Task requirements:
The line with "Composed from 27", the line with "UGM Students Install", and all lines between them in the material below: return these exactly, and no others.

Entries shown:
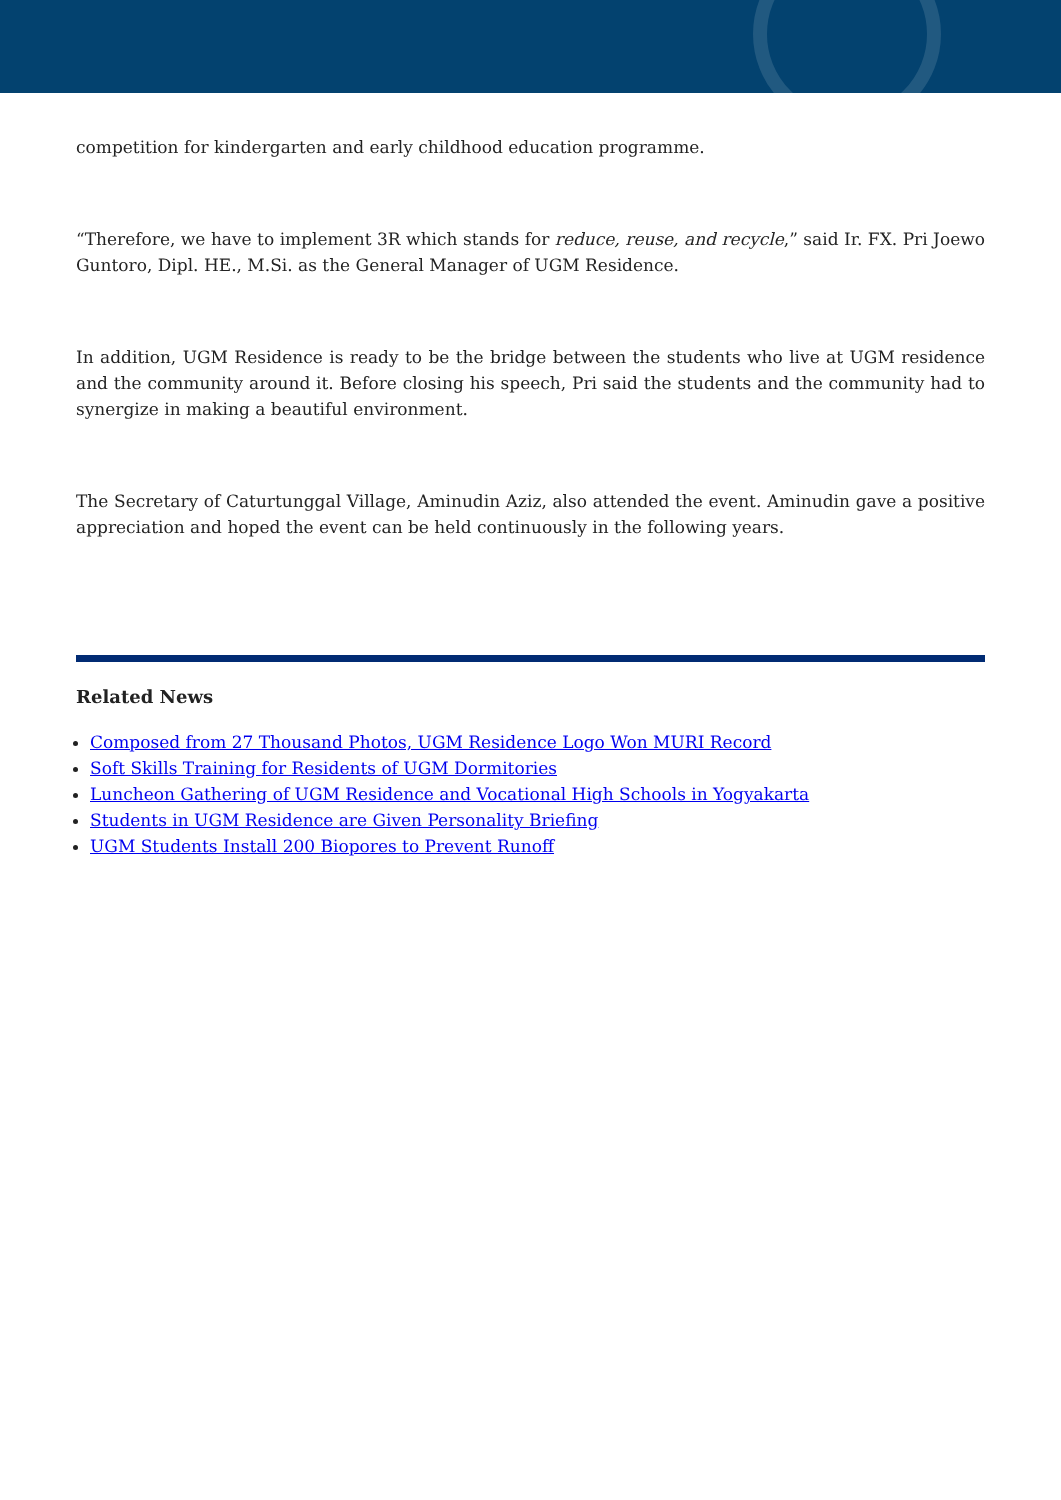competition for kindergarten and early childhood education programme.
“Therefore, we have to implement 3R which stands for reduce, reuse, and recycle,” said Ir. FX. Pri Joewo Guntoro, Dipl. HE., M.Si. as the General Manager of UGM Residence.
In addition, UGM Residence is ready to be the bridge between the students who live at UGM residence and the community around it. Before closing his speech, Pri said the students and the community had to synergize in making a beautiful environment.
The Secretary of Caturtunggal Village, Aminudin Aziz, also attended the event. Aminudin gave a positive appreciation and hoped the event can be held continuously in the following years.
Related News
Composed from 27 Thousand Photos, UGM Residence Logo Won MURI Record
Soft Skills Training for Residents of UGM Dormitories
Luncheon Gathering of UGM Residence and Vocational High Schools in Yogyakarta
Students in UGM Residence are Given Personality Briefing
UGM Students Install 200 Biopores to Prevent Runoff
...
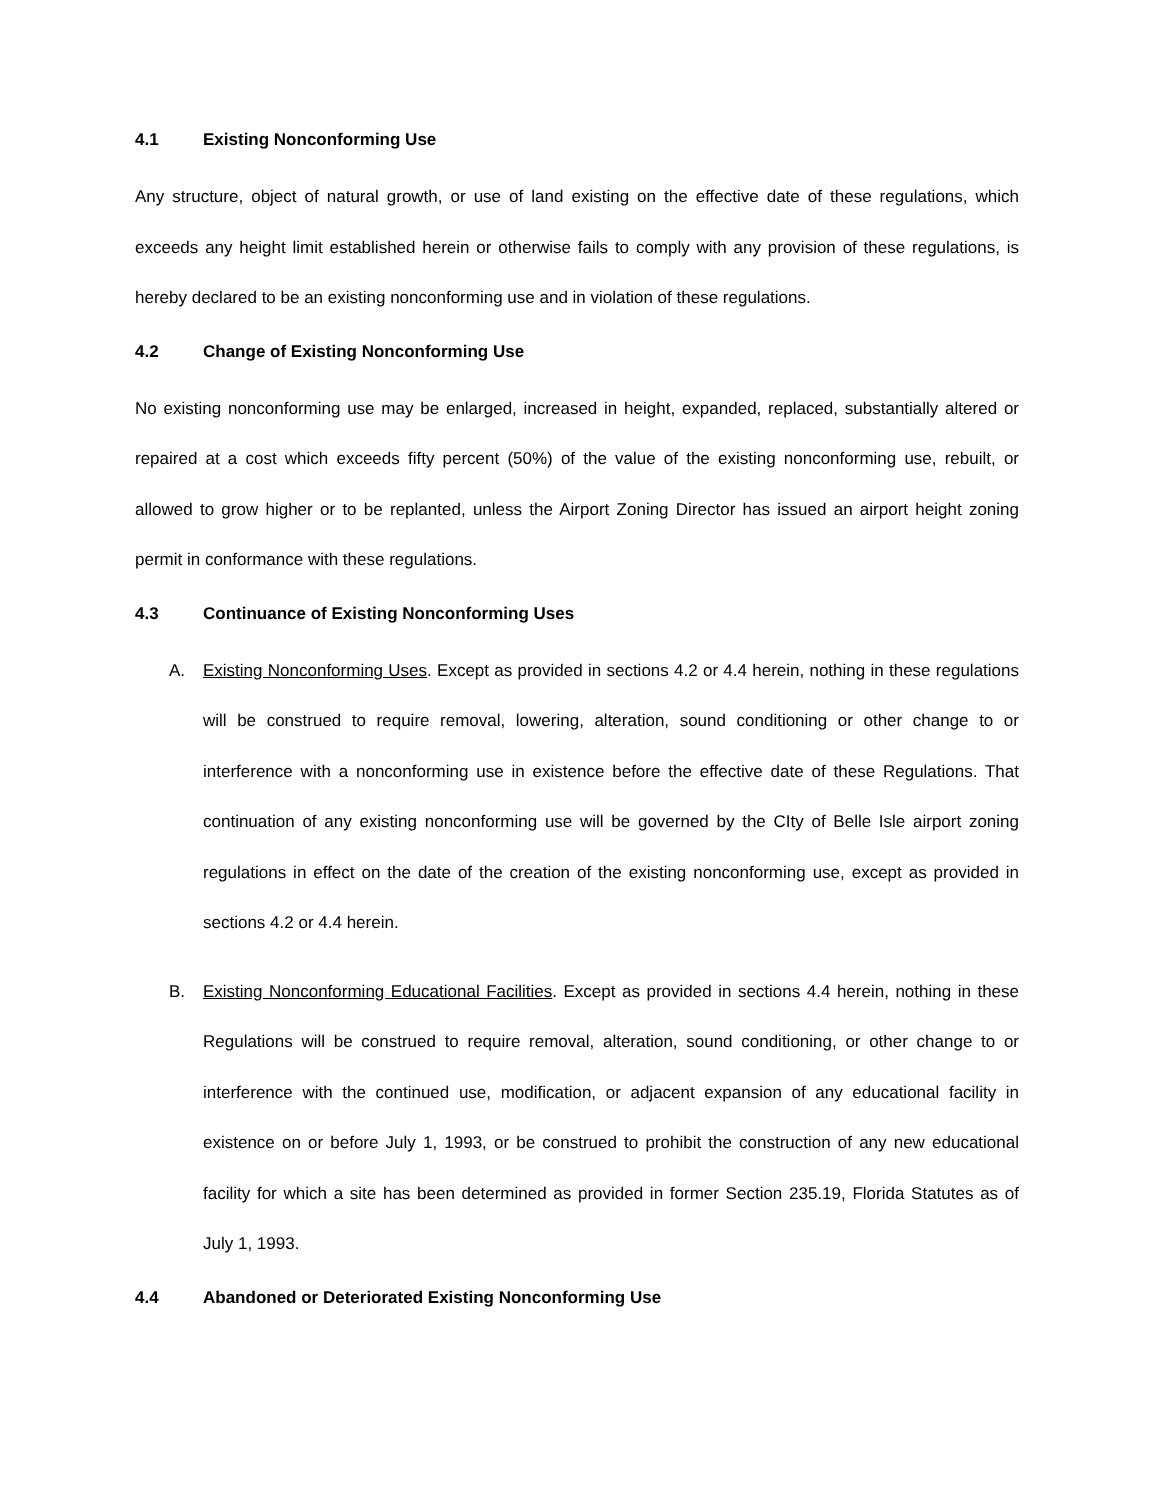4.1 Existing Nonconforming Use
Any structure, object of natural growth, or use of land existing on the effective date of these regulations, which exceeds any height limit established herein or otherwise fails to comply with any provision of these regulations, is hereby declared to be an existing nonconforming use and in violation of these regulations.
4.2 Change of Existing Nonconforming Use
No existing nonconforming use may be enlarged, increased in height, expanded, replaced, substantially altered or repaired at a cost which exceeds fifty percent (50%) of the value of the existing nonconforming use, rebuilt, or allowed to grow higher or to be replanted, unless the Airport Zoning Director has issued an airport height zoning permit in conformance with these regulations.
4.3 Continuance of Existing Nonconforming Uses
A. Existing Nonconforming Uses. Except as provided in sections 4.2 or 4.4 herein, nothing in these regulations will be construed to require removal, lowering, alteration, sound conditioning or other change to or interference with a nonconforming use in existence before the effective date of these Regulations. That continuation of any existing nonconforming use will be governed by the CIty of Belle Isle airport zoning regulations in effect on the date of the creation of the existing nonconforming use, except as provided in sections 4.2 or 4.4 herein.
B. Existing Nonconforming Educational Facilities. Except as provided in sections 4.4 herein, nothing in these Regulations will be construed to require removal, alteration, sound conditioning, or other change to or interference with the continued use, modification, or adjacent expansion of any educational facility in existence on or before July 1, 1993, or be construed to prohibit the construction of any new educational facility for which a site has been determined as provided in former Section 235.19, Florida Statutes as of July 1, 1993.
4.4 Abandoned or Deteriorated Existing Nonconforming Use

Solution to this problem:
Composed from 27 Thousand Photos, UGM Residence Logo Won MURI Record
Soft Skills Training for Residents of UGM Dormitories
Luncheon Gathering of UGM Residence and Vocational High Schools in Yogyakarta
Students in UGM Residence are Given Personality Briefing
UGM Students Install 200 Biopores to Prevent Runoff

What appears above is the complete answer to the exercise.